Rewrite the rows from the line containing "Which range on" through the end of the rows, inclusive, substituting "readings" for "values" and leaving everything else unchanged. Leave the pictures out.

━━━ Material to process

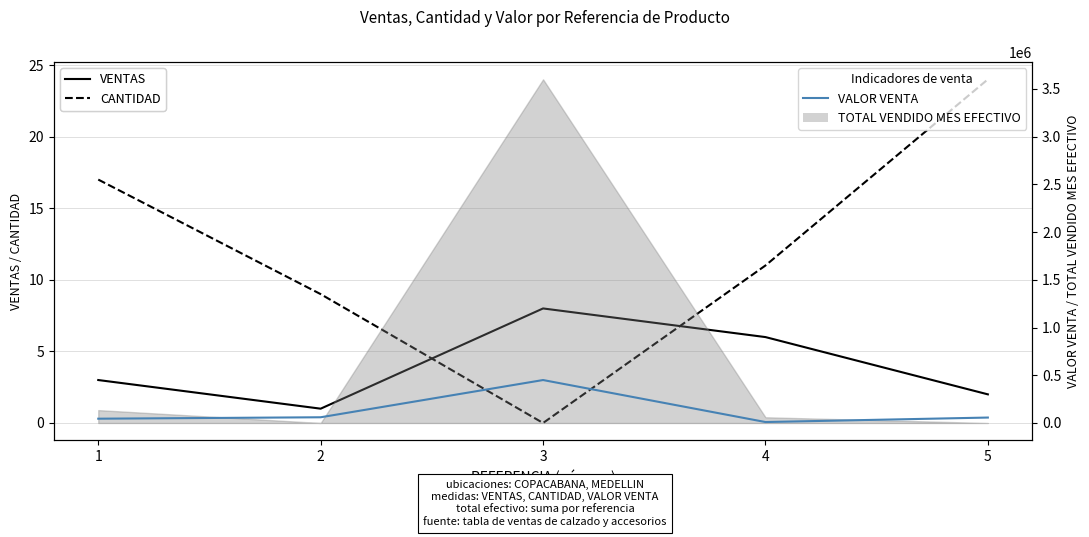

Which series ends up on top after the final intersection of CANTIDAD and VENTAS?

CANTIDAD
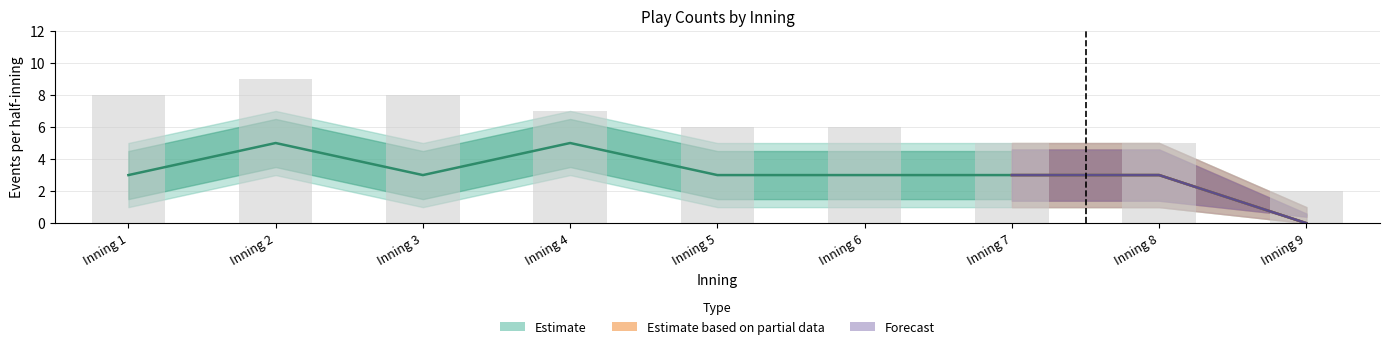

What is the value of the Georgia St. top bar at the 6th from the left?

3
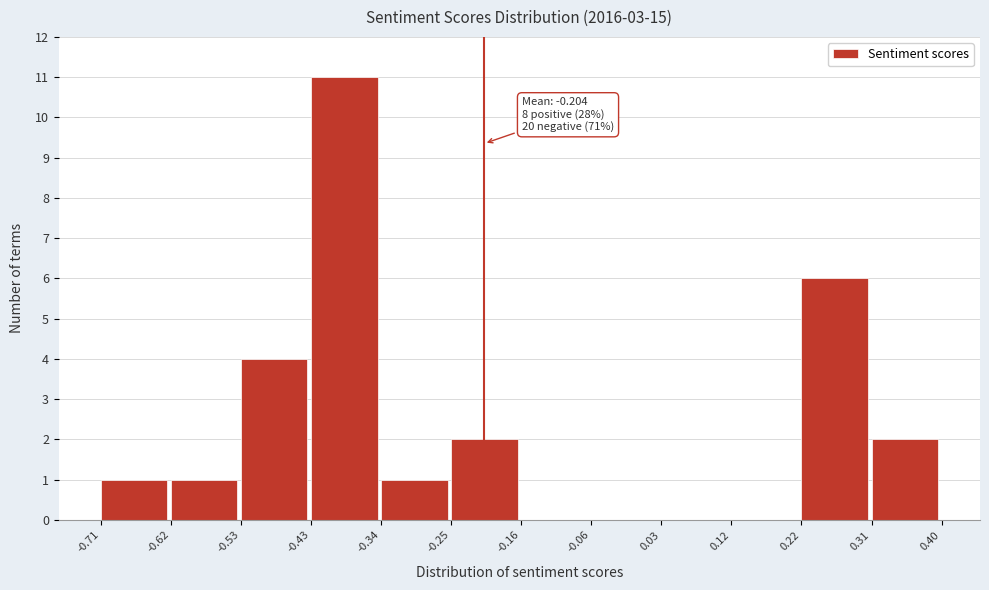

Which range on the x-axis has the tallest bar?

-0.43 to -0.34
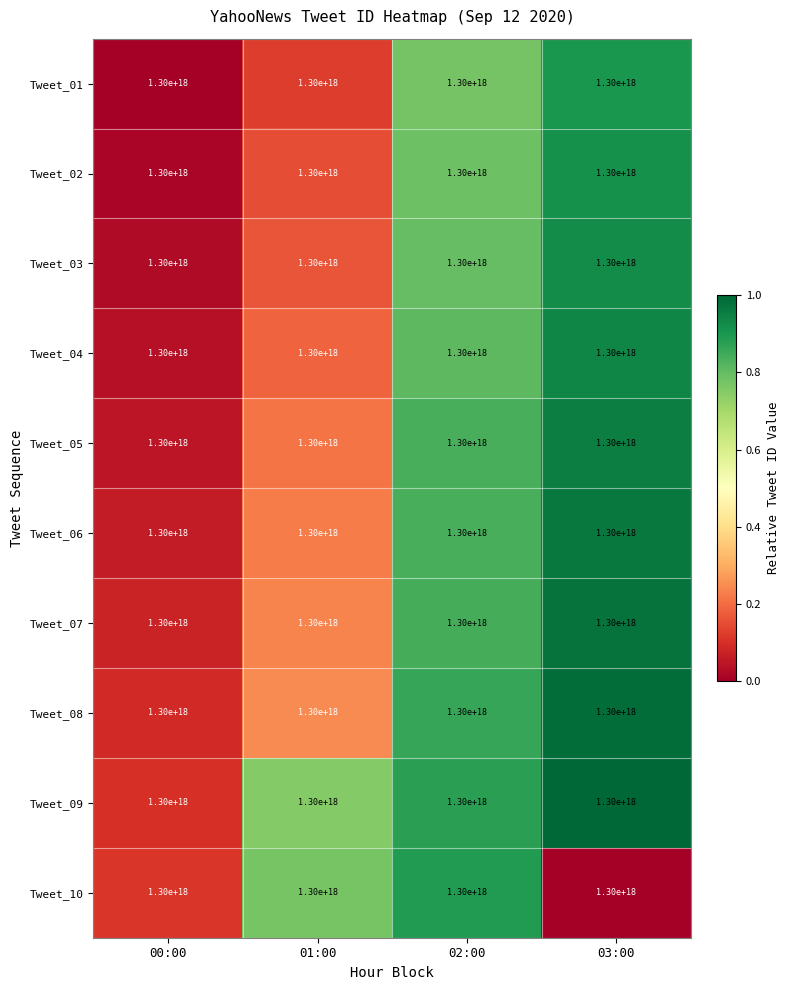

What is the spread (max minus min) of values at 02:00?

0.1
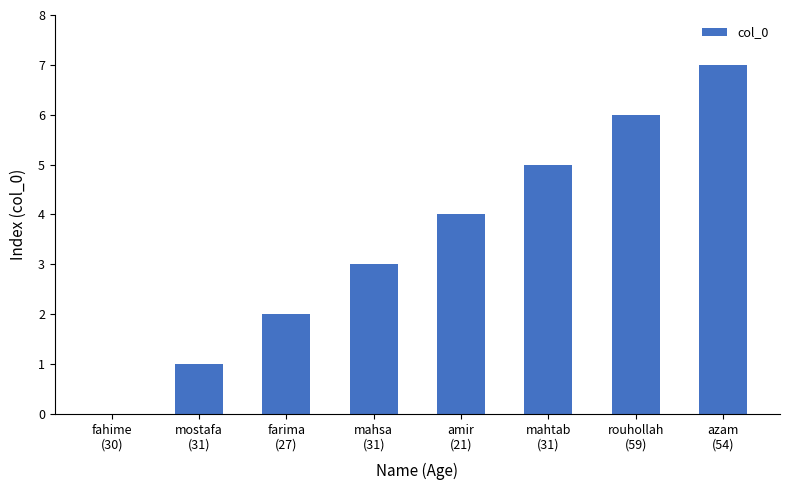

What is the sum of all values?

28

━━━━━━

Output:
Which range on the x-axis has the tallest bar?

-0.43 to -0.34

What is the spread (max minus min) of readings at 02:00?

0.1

What is the sum of all readings?

28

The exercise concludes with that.